HOW TO COMPLETE THIS TASK
Your answer must consist solely of the line containing "initial begin" and all subsequent lines through the end of the entries, reproduced exactly.

--- START ---

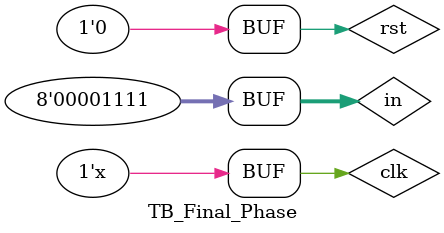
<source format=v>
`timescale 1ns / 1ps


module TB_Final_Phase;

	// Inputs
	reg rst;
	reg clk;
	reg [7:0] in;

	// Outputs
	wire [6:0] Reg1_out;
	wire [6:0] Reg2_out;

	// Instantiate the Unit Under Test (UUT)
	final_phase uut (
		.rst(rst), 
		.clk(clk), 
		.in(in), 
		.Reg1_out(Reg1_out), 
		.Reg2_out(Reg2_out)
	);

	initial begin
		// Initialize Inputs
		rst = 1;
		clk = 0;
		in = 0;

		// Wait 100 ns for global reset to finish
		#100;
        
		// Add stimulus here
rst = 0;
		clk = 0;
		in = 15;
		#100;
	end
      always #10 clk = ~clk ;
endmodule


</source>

--- END ---

RESPONSE TO THIS EXERCISE
	initial begin
		// Initialize Inputs
		rst = 1;
		clk = 0;
		in = 0;

		// Wait 100 ns for global reset to finish
		#100;
        
		// Add stimulus here
rst = 0;
		clk = 0;
		in = 15;
		#100;
	end
      always #10 clk = ~clk ;
endmodule


</source>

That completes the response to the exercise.